Well, eventually. We refer to the new motorway that runs from Nusa Dua to the Port of Benoa road (not quite Sanur!) and will, so it is said, help reduce traffic congestion in the Kuta-Airport area. We hope it does, when it eventually opens for business, which on the latest reports will be mid-August. It won’t help reduce traffic chaos, of course. Only driver education, effective licensing and strict policing would ever do that.

     Out of interest recently we consulted Google Earth which revealed that we had misnamed the thoroughfare (it’s still waiting for an official moniker, which in this cart-before-the-horse land is no surprise at all). On the basis of (1) the fuss about the mangroves and (2) the inaccessibility to the public of any definitive documentation detailing its construction – or route – we had informally designated it the Mangrove Motorway.

     But Google Earth, courtesy of the latest satellite pass, shows that it runs straight up the guts of Benoa Bay, with a handy little traffic circle midway, about where aircraft on final approach reach go-around point, to take traffic to and from the airport.  On this basis it is now known at The Cage as Wavebreak Way.

     We were reasonably happy with the mangrove option – since it was a fait accompli and the builders of it assure us mangroves grow much better in a forest of concrete pylons – because a mangrove tree to cling on to might be handy should one’s transit be curtailed by some disaster. But now it looks as if we’ll have to pack water-wings.

 

A Different Leap of Faith

Pondok Santi, bungee king AJ Hackett’s former private retreat on Gili Trawangan (memo Aussie media: the Gilis are not “off Bali”; they’re off Lombok) that has converted to up-scale paying guest resort, has gone into the wedding business.

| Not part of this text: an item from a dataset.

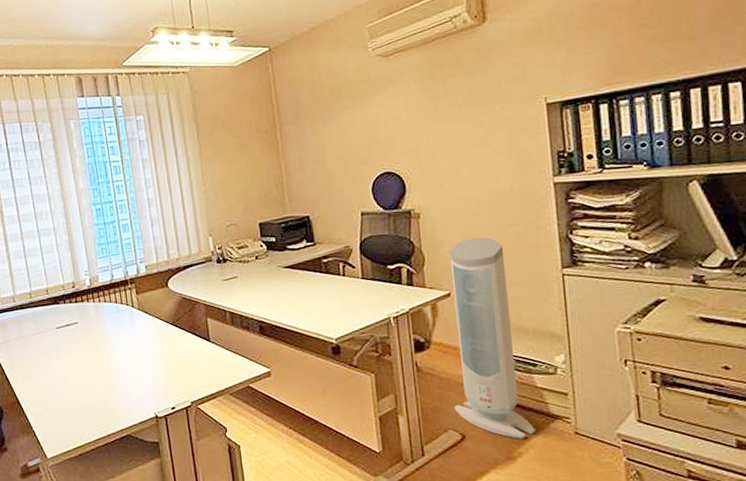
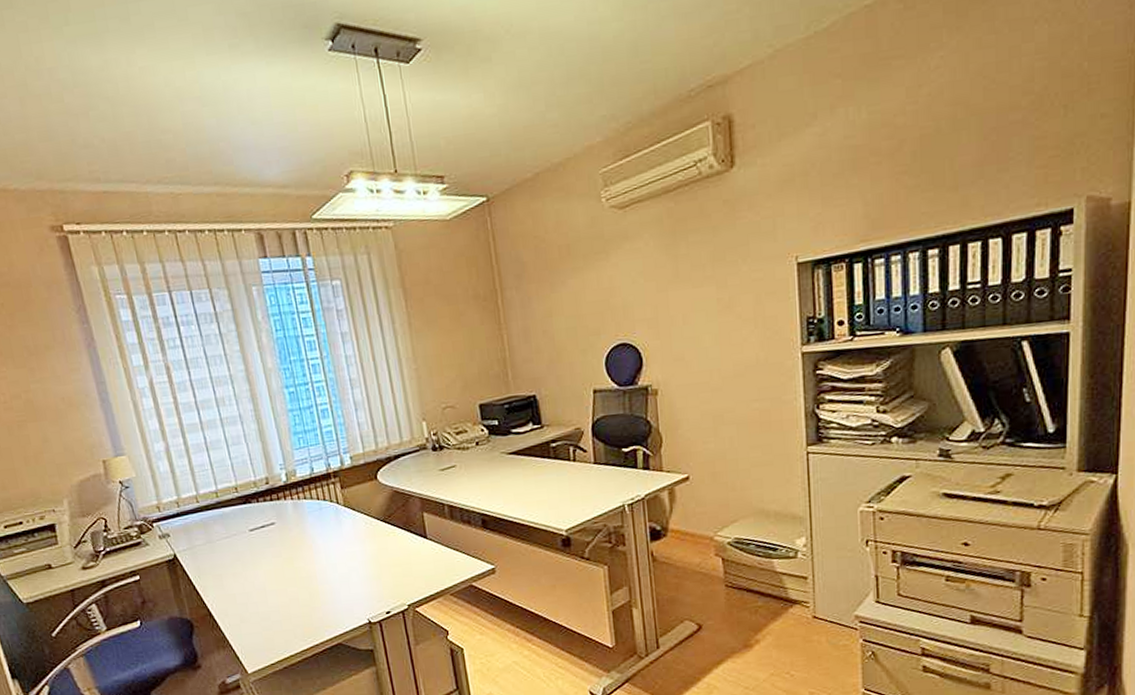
air purifier: present [449,237,536,439] -> none [688,414,773,626]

     We learn this not from the operators or owners directly, but from its Facebook page. Thank goodness for FB. Without it you’d never know what was happening on certain little islands that are not off Bali. Pondok Santi’s page is apparently run from Hackett HQ in Cairns, Queensland, since it refers to “Gili Trawanagan”.

     But be that as it may. Cheering news reported is that Pondok Santi has been awarded a certificate of excellence by the online globetrotter geeksite Trip Advisor, having rated number one out of 63 accommodation houses on Gili Trawangan.

 

Anchors Aweigh!

Neil Carl Hempsey, the nautical chap, is deep into organizing the 6th Annual Super Yacht Charity RDV Event. It’s on Friday, August 2, at Vin+ Wine & Beyond, Winery Restaurant and Bar; it’s a new grazing place in Seminyak (Jl Kayu Jati No1, on the Jl Oberoi corner).

     Hempsey says: “We hope that you all enjoyed last year’s event. This year’s event will take a different format with raffles and prizes to be won at the entrance, with the focus being an uninterrupted music and entertainment festival. This year will be bigger and better. So set your calendar for Bali’s biggest charity event of the year.”

     It’s certainly all in a good cause, which makes it worthwhile turning up whether or not you’re into uninterrupted music and entertainment. It would certainly limit deeply meaningful conversation, which some may think might also be a good thing.